EML delivery writes into /var/spool/decnet-emails/<thread>/<msg>.eml on
the mail decky via docker exec; wiring the IMAP/POP3 templates to read
from that spool (replacing the hardcoded _BAIT_EMAILS) is the next step.
Switches _one_tick from list_running_topology_deckies to
list_running_deckies (the union view added in 095500a). Resolves the
permanent "no actionable deckies (running+ssh count=0)" log on hosts
running only unihost MACVLAN / IPVLAN decoys — the orchestrator now
sees fleet_deckies rows alongside MazeNET topology rows and SWARM
DeckyShard rows.
Also fixes the misleading log message: the old "running+ssh count=N"
reported the *pre-filter* total (count of all running deckies, not
the SSH-eligible subset that scheduler.pick actually evaluates). New
line breaks down running, ssh_eligible, and per-source counts so
debugging "why isn't it picking?" no longer requires reading
scheduler internals.
Regression test: orchestrator integration suite now seeds fleet_deckies
rows (not just topology_deckies) and verifies a tick picks them and
records an event with dst="local:fleet-*" — proving the original bug
on the operator's mothership is fixed.
Every 100 ticks, trim per-dst_decky_uuid history down to 10000 rows
(oldest first).

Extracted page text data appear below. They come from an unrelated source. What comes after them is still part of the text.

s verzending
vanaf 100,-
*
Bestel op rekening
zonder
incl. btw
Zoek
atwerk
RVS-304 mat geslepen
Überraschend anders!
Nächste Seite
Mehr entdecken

Keeps the events table bounded on long-running fleets
without paying the cost on every write.
Aligns the bus token with the DB column value; OrchestratorEvent.kind
is 'traffic'/'file' but the topic was 'activity'/'file'. The asymmetry
made consumer code (UI filter, SSE event names) need a translation
layer. No external subscribers existed yet.
Adds a new decnet orchestrate worker whose job is to keep the honeypot
ecosystem from looking suspiciously static — a frozen LAN with no
inter-host traffic and no filesystem aging is its own honeypot tell.
MVP scope:
- New OrchestratorEvent table + repo methods (purpose-built sibling
to Log so synthetic events stay separable from attacker-driven ones).

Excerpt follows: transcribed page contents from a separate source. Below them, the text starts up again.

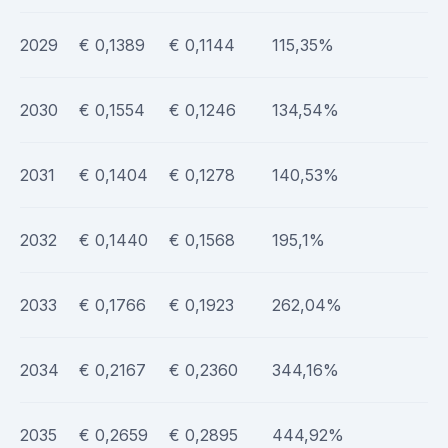
2029
€ 0,1389
€ 0,1144
115,35%
2030
€ 0,1554
€ 0,1246
134,54%
2031
€ 0,1404
€ 0,1278
140,53%
2032
€ 0,1440
€ 0,1568
195,1%
2033
€ 0,1766
€ 0,1923
262,04%
2034
€ 0,2167
€ 0,2360
344,16%
2035
€ 0,2659
€ 0,2895
444,92%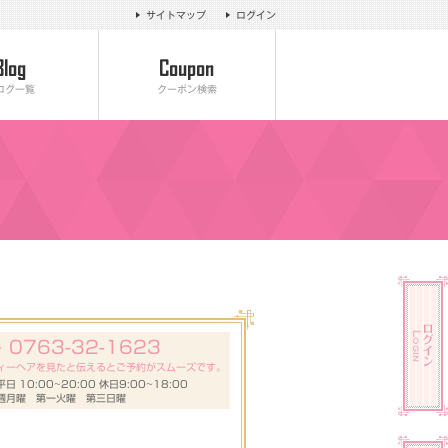
サイトマップ
ログイン
ログ一覧
クーポン検索
0763-32-1623
号
ィーヘアを見たと伝えるとご予約がスムーズです。
 10:00~20:00 休日9:00~18:00
週月曜 第一火曜 第三日曜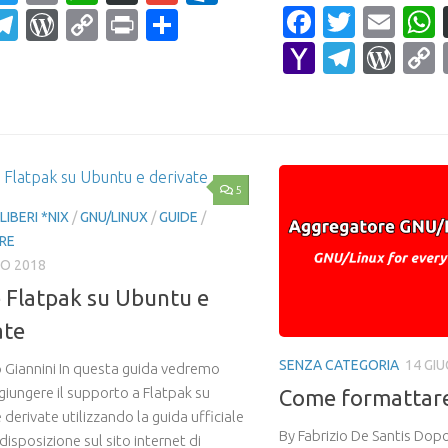
Faceboo
Twitte
Ema
ahoo
Telegram
WordPress
Copy
Print
Condividi
ail
Link
Yahoo
Teleg
Wor
Mail
5
LIBERI *NIX
/
GNU/LINUX
/
GUIDE
/
RE
NO 2018
 Flatpak su Ubuntu e
ate
SENZA CATEGORIA
14 GI
 Giannini In questa guida vedremo
iungere il supporto a Flatpak su
Come formattar
derivate utilizzando la guida ufficiale
By Fabrizio De Santis Dop
isposizione sul sito internet di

- New orchestrator.{activity,file}.<decky_id> bus topics +
system.orchestrator.health heartbeat.
- SSH-only driver. Traffic action runs python3 inside src container
to TCP-connect dst:22 and read the SSH banner — real on-the-wire
SSH-protocol traffic without shipping creds. File action drops or
refreshes a small file via docker exec on the destination.

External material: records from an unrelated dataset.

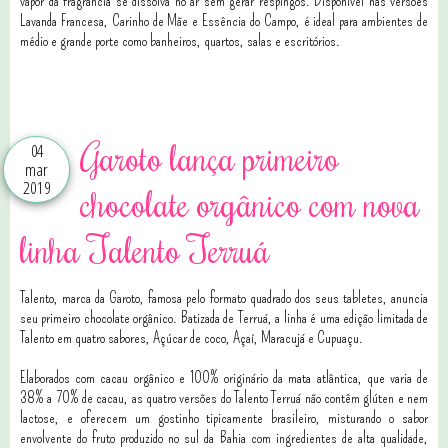
vapor da fragrância se dissolva no ar sem gerar respingos. Disponível nas versões
Lavanda Francesa, Carinho de Mãe e Essência do Campo, é ideal para ambientes de
médio e grande porte como banheiros, quartos, salas e escritórios.
0 comentários
Garoto lança primeiro
04
mar
2019
chocolate orgânico com nova
linha Talento Terruá
Talento, marca da Garoto, famosa pelo formato quadrado dos seus tabletes, anuncia
seu primeiro chocolate orgânico. Batizada de Terruá, a linha é uma edição limitada de
Talento em quatro sabores, Açúcar de coco, Açaí, Maracujá e Cupuaçu.
Elaborados com cacau orgânico e 100% originário da mata atlântica, que varia de
38% a 70% de cacau, as quatro versões do Talento Terruá não contêm glúten e nem
lactose, e oferecem um gostinho tipicamente brasileiro, misturando o sabor
envolvente do fruto produzido no sul da Bahia com ingredientes de alta qualidade,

- Random scheduler (50/50 traffic/file when >=2 SSH-capable deckies
are running). Diurnal shaping, role-aware pairing, and session-aware
backoff are explicit non-goals for MVP.
- CLI registration, systemd unit (SupplementaryGroups=docker),
worker-registry entry so the dashboard shows orchestrator health.
- 11 tests: scheduler policy, driver argv shape + injection-safety,
end-to-end one-tick integration with FakeBus + SQLite.